Start of Text provided

The American Medical Association has helped by declaring addiction a brain disease. Now that I know my daughter has an illness, there is no room for blame or judgment. There is no room in my heart or mind for anger. I can only feel great compassion for her. And I will always love her.

It’s as simple as that.

Breathing Lessons

From Each Day A New Beginning, September 16:

“When working the steps we are never in doubt about the manner for proceeding in any situation. The steps provide the parameters that secure our growth. They help us to see where we’ve been and push us toward the goals which crowd our dreams.”

Many times in recovery meetings people refer to us all as shipwrecked human beings. I like that metaphor because it reminds me that we are all together on that ship, all part of the same human race, triumphing sometimes, often struggling, but together. We are never alone.

But there is much division around the topic of addiction. Much of the problem arises from semantics: is addiction an illness that strikes, like cancer, without permission? Or is it a moral failing? That simple question lends itself to hours of discussion; whole books have been written about it; bloggers have exhausted themselves going back and forth in the argument. I used to enthusiastically participate, certain that I was making valid points here and there.

It’s the “here and there” that finally derailed me as I was hyperventilating on this fast-moving train of rhetoric. In the final analysis, does it really matter what it is? Getting caught up in all the arguments just kept me from putting my focus where it belonged. I needed to get back to self-care. And stepping back. And taking a breath.

End of Text provided

Task list
1. Copy the recovery passage between "Many times in" and "are never alone.", inclusive, and substitute "stranded" for "shipwrecked".
2. According to the recovery passage, why does the writer like the metaphor that people in recovery meetings use for everyone there?
The entries are separate material, unrelated to the recovery passage.

Start of Dataset entries

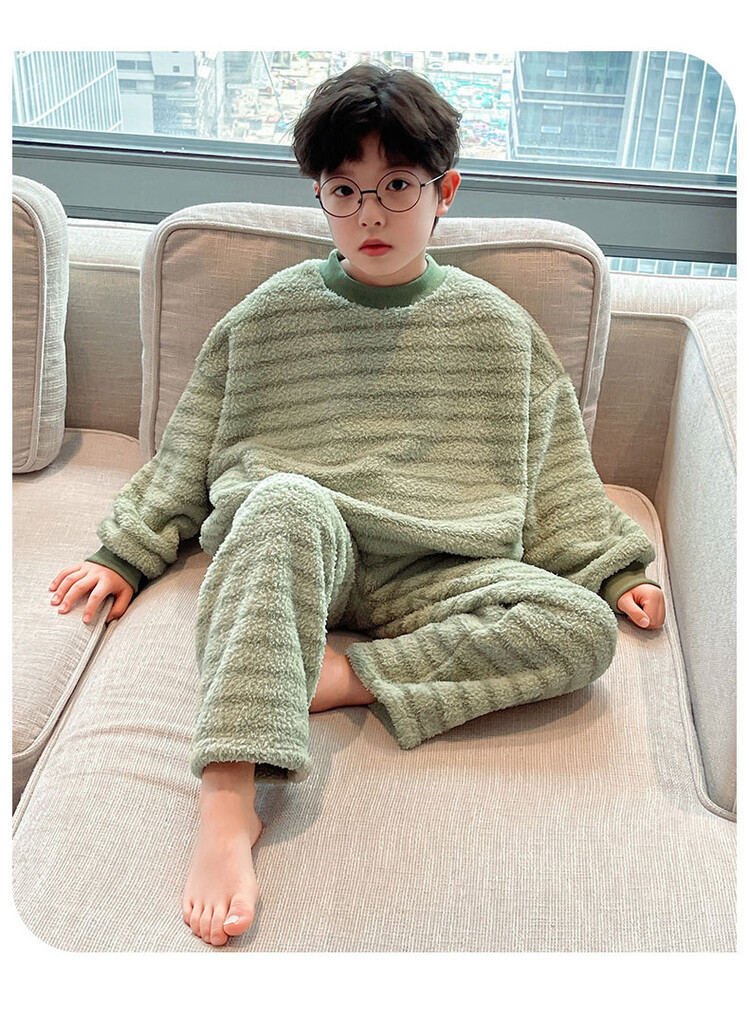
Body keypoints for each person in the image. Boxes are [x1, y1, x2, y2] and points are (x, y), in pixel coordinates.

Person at [48, 63, 666, 948]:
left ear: (444, 191)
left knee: (578, 631)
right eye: (345, 191)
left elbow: (557, 477)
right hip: (299, 547)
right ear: (320, 195)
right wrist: (123, 552)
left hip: (438, 570)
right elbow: (185, 451)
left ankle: (332, 678)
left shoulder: (500, 331)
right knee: (279, 500)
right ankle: (227, 798)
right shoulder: (266, 317)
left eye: (397, 186)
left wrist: (610, 571)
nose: (370, 214)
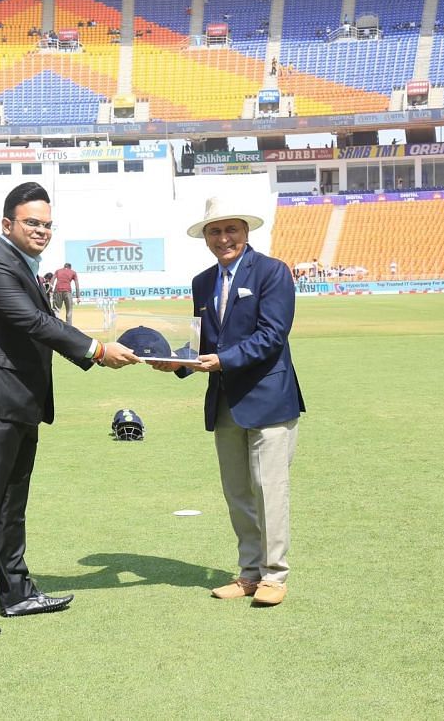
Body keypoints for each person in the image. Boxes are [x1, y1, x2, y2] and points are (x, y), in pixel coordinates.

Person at [0, 182, 139, 638]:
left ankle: (17, 592)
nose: (42, 230)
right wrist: (96, 350)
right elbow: (34, 322)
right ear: (7, 224)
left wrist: (94, 352)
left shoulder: (21, 265)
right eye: (32, 222)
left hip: (19, 399)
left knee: (10, 503)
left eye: (47, 224)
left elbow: (37, 327)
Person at [151, 196, 305, 607]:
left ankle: (275, 575)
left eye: (231, 229)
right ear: (205, 238)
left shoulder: (273, 272)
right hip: (224, 403)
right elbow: (203, 340)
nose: (224, 238)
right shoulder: (203, 282)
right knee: (238, 492)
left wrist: (222, 360)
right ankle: (250, 573)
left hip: (269, 400)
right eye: (215, 231)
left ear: (246, 232)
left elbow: (273, 335)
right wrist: (176, 362)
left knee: (269, 490)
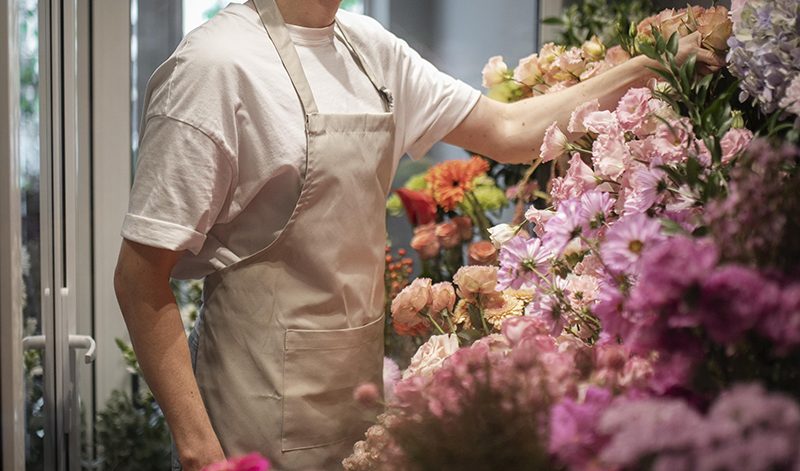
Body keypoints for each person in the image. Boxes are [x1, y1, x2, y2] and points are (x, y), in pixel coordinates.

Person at [113, 0, 723, 469]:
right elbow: (140, 276)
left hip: (353, 396)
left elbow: (509, 129)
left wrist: (650, 67)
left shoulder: (366, 47)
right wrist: (201, 454)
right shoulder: (214, 67)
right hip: (250, 408)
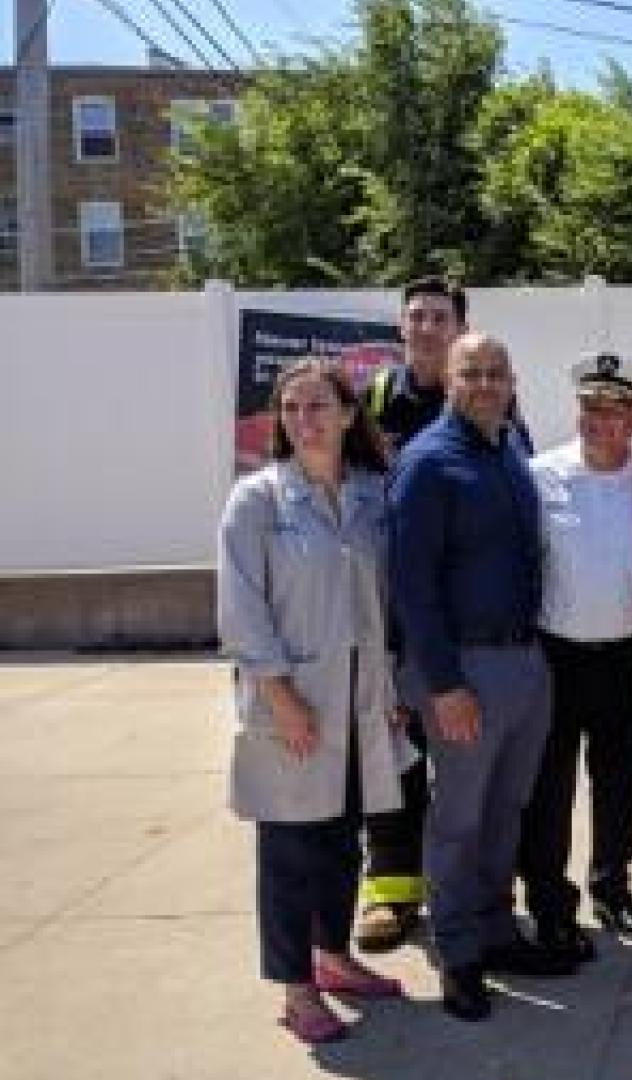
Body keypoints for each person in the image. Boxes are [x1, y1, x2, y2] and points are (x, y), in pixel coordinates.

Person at [217, 359, 411, 1043]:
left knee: (340, 844)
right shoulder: (259, 500)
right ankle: (298, 992)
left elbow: (380, 605)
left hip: (359, 706)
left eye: (319, 406)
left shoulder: (369, 495)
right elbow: (242, 614)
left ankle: (334, 959)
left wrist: (387, 692)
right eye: (292, 408)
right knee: (291, 852)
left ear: (349, 414)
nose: (305, 420)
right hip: (292, 706)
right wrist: (282, 698)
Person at [389, 332, 572, 1023]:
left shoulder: (511, 449)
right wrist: (442, 684)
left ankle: (496, 930)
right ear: (449, 380)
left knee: (506, 810)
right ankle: (459, 953)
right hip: (464, 669)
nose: (486, 383)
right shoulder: (428, 463)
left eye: (497, 372)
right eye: (472, 373)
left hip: (525, 663)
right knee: (459, 818)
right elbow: (411, 585)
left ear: (513, 379)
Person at [516, 352, 632, 964]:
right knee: (549, 785)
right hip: (555, 653)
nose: (599, 419)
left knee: (621, 779)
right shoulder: (539, 474)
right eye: (590, 406)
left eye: (615, 408)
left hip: (626, 653)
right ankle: (550, 901)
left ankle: (612, 883)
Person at [353, 276, 465, 954]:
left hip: (462, 620)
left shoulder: (484, 397)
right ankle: (392, 892)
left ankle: (467, 887)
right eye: (416, 316)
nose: (426, 327)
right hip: (389, 617)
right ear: (401, 327)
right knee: (394, 757)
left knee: (465, 766)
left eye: (439, 317)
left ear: (457, 328)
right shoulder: (369, 402)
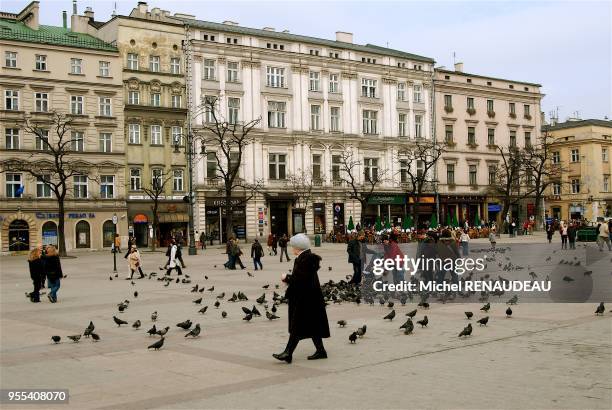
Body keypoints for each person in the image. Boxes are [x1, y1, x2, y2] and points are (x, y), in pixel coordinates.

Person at [273, 234, 330, 363]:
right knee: (312, 326)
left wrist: (286, 278)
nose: (291, 249)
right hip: (310, 298)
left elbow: (301, 279)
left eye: (292, 246)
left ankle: (288, 353)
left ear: (298, 247)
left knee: (297, 326)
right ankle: (321, 351)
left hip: (306, 299)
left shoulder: (305, 260)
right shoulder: (305, 258)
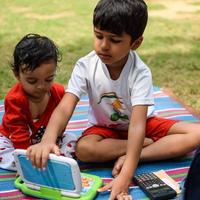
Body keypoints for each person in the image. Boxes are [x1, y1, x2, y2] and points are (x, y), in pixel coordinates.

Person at [27, 0, 200, 199]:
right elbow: (65, 107)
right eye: (98, 35)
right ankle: (147, 145)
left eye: (115, 40)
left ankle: (137, 153)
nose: (104, 46)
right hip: (105, 130)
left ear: (135, 43)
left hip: (142, 125)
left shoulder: (140, 73)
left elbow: (137, 125)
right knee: (83, 149)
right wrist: (48, 140)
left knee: (197, 133)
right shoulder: (85, 65)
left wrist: (127, 171)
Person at [0, 34, 76, 171]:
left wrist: (53, 141)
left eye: (48, 79)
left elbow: (60, 125)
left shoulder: (57, 92)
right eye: (32, 81)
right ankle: (43, 162)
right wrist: (26, 162)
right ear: (17, 74)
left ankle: (50, 158)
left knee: (72, 140)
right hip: (14, 141)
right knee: (3, 150)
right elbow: (18, 134)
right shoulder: (15, 100)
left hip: (46, 140)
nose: (41, 86)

End of Dataset entries

Answers by item number
1.
Many times in recovery meetings people refer to us all as stranded human beings. I like that metaphor because it reminds me that we are all together on that ship, all part of the same human race, triumphing sometimes, often struggling, but together. We are never alone.

2. The writer likes calling everyone shipwrecked human beings because it is a reminder that all are together on that ship. All belong to the same human race, sometimes triumphing and often struggling, but together, and never alone.